3. Attorney fee clauses don’t automatically work both ways. If there’s a conflict, legal expenses can be prohibitively high. Watch the language carefully – some provisions seem to be bilateral, but in effect they are not. Don’t assume attorney fees are addressed only in the clause labeled “Attorney Fees”. It is often found in the default or remedies provisions, or anywhere else for that matter.
4. "Additional rent” is a term defined within the agreement, and sometimes that definition is awfully broad.
5. Renewal options, extensions and early-termination provisions aren’t always intuitive. Some are automatic, others are not. Some are a
combination. They can have very specific requirements and deadlines.

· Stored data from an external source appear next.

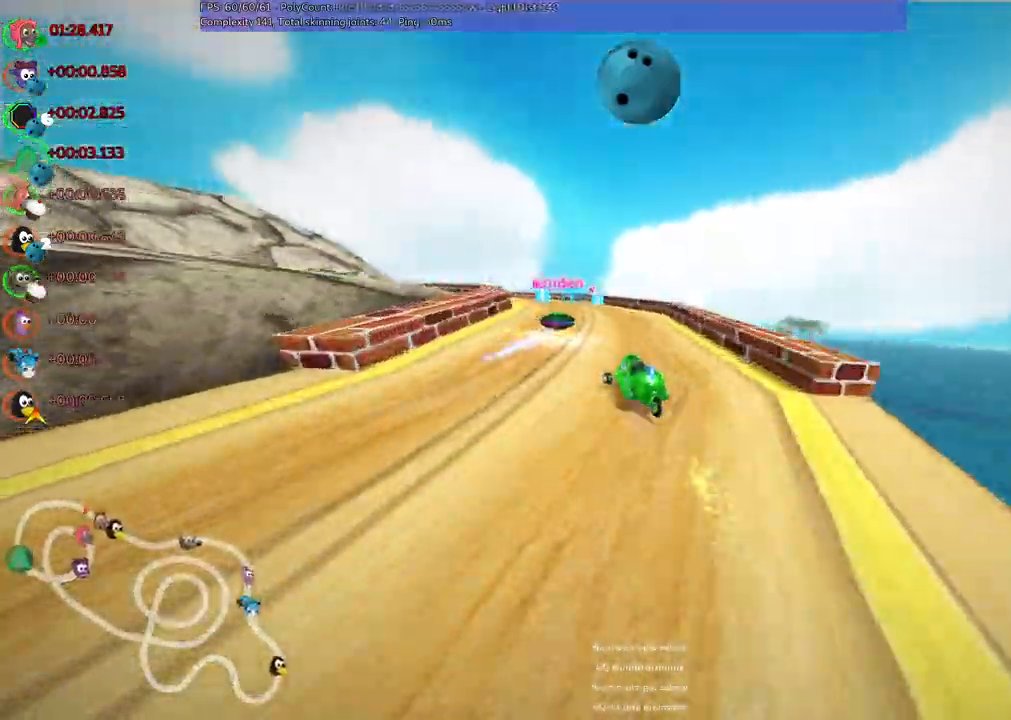
Gameplay with keyboard; each line is a JSON object with the keys held at the frame after it. "events" lists presses ("down") and releases ("up") of ".", "/", "alt_r", "b", "c", "comma", "ctrl_r", "d", "down", "f", "g", "h", "j", "k", "l", "left", "m", "n", "quote", "return", "right", "semicolon", "shift_r", "space", "super", "up" and "v" between this image and that frame as [ms after this image, input, new state], when the widget could be followed in between. No other keys are recorded. Mouse input is not recorded.
{"keys": ["left", "m", "up"]}
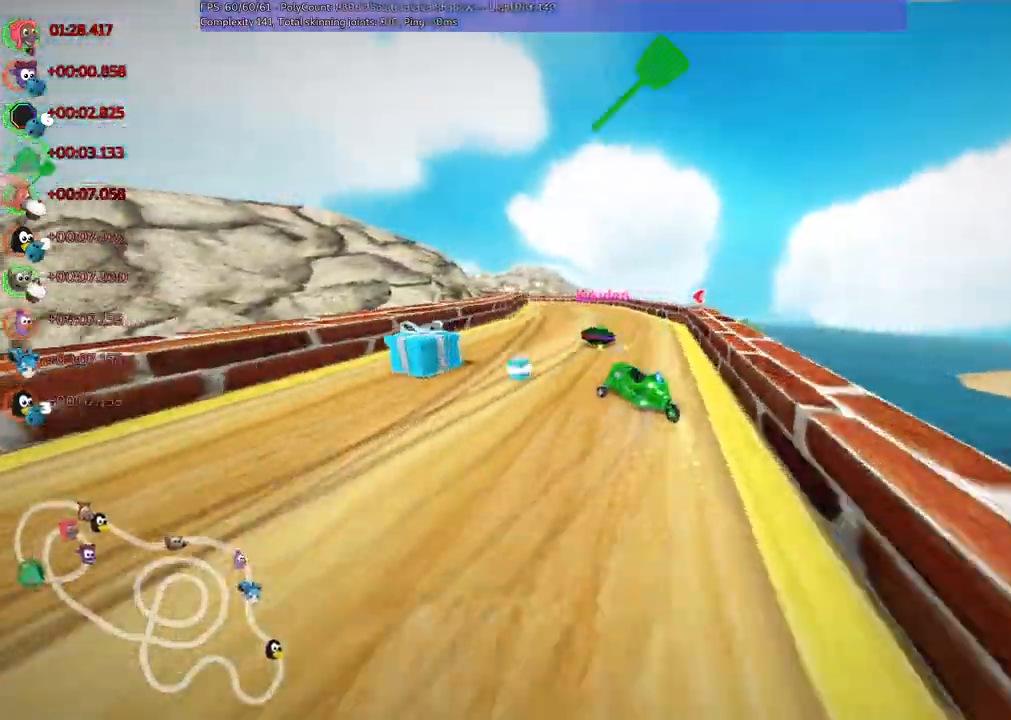
{"keys": ["right", "up"]}
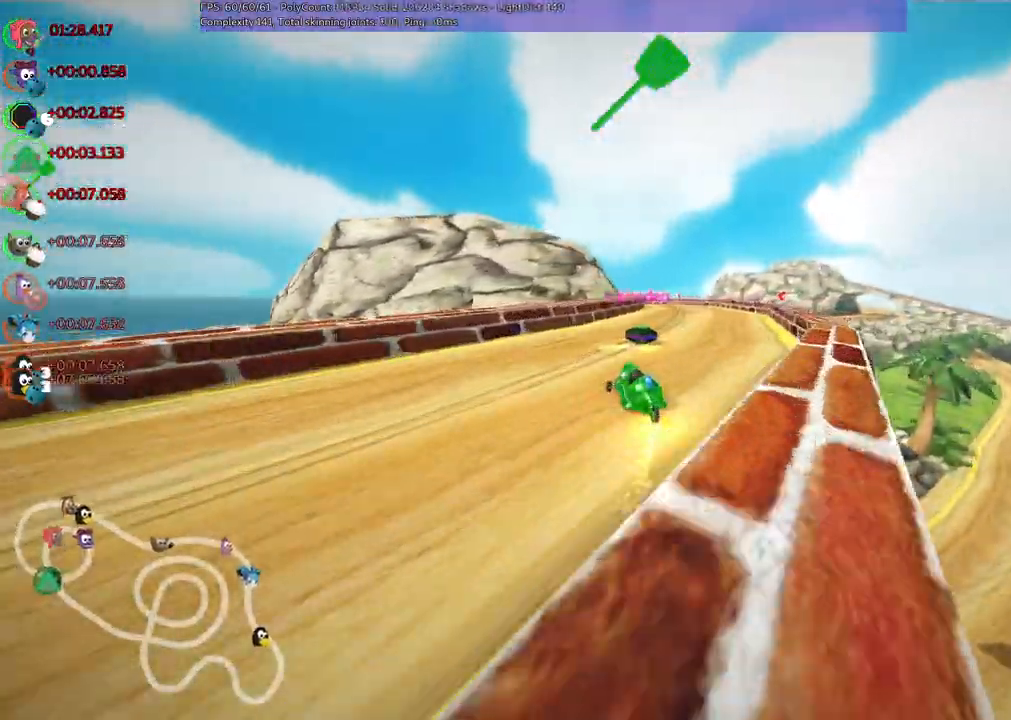
{"keys": ["left", "m", "up"], "events": [[183, "right", "up"], [417, "left", "down"], [417, "m", "down"]]}
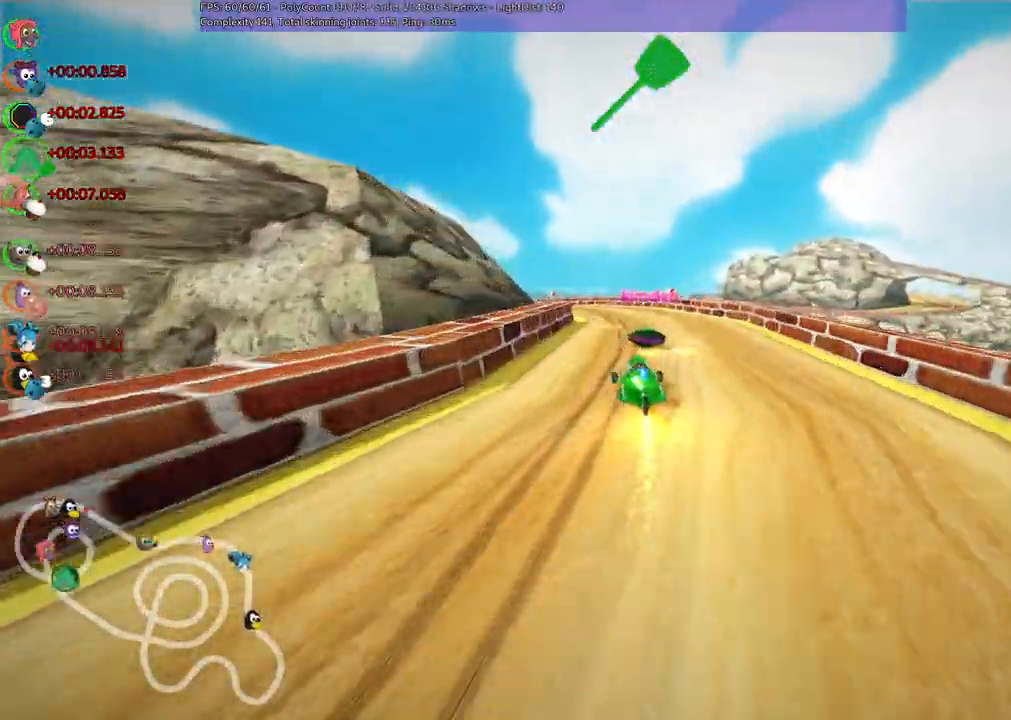
{"keys": ["left", "m", "up"]}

6. Hold-over and other lease-end provisions interplay with renewal options, extensions, etc., and they can have surprising results. There is not a universally applied outcome when a lease’s natural term ends.

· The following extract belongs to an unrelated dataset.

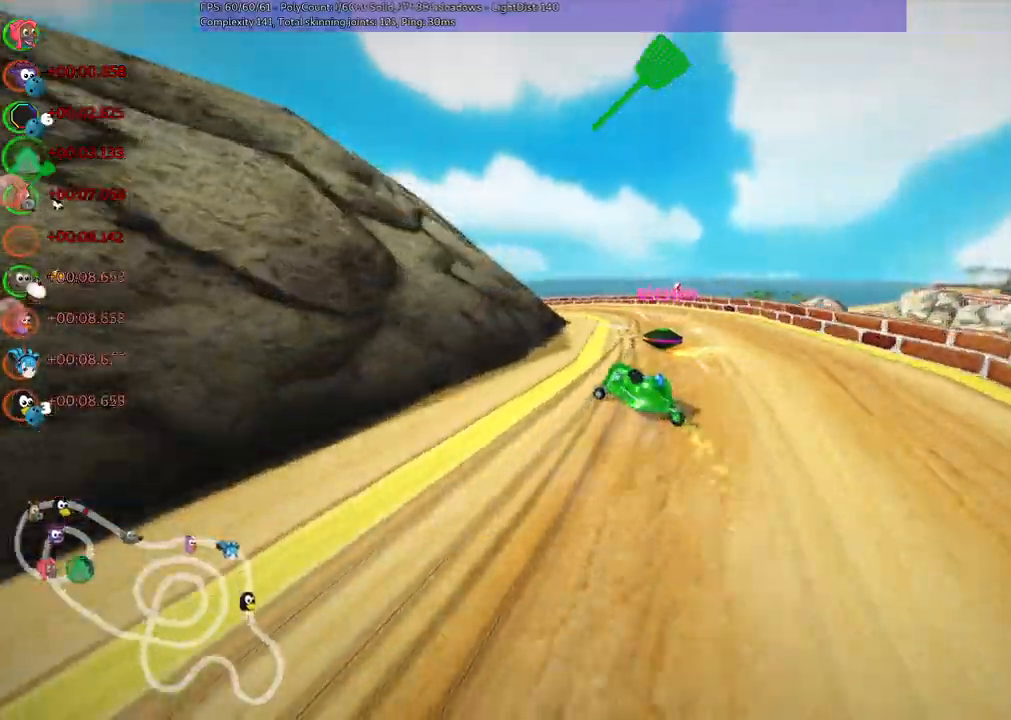
{"keys": ["left", "m", "up"], "events": []}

7. Assignment and sublet restrictions and requirements vary. A change in ownership, business structure or even management might result in a violation.
8. In multi-tenant buildings not all leases include “exclusivity” provisions to prevent the landlord from renting the adjacent premises to a competitor poised to end your business. Also, some leases give the landlord the right relocate you to another “equal” premises within the building under some circumstances.
9. Maintenance, repairs and replacements are not all created equally, and they don’t necessarily benefit landlord and tenant equally. Security provisions can give the landlord collateral rights in your inventory, fixtures, even your sales. Financial disclosure requirements are not uncommon, particularly if rent is tied to productivity in any way.
10. Omission of provisions or language can have a substantial impact. Don’t assume a very short lease is better than a long, convoluted lease. It may be easier to read, but it’s harder to analyze potential costs and liabilities.
Bonus note - Most corporate leases require personal guaranties separate from the lease agreement. Personal guaranties deserve their own discussion, so I won’t go into it much here. A personal guaranty makes YOU liable even though you aren’t a party to the lease, and can hold you liable even after you think the lease is no longer relevant. Generally personal guaranties are designed to eliminate every defense you otherwise might have. Don’t sign one until you understand its scope.
Unlike a residential lease, which generally must comply with a body of statutory law designed to protect residential tenants, commercial leases are a mass of moving parts, and all of those parts are significant. When the lease is signed often there is no conflict on the radar and everything seems positive. But the lease is there to deal with conflicts when something gets negative. The best time to understand your lease is BEFORE you sign it – NOT after the law suit has started.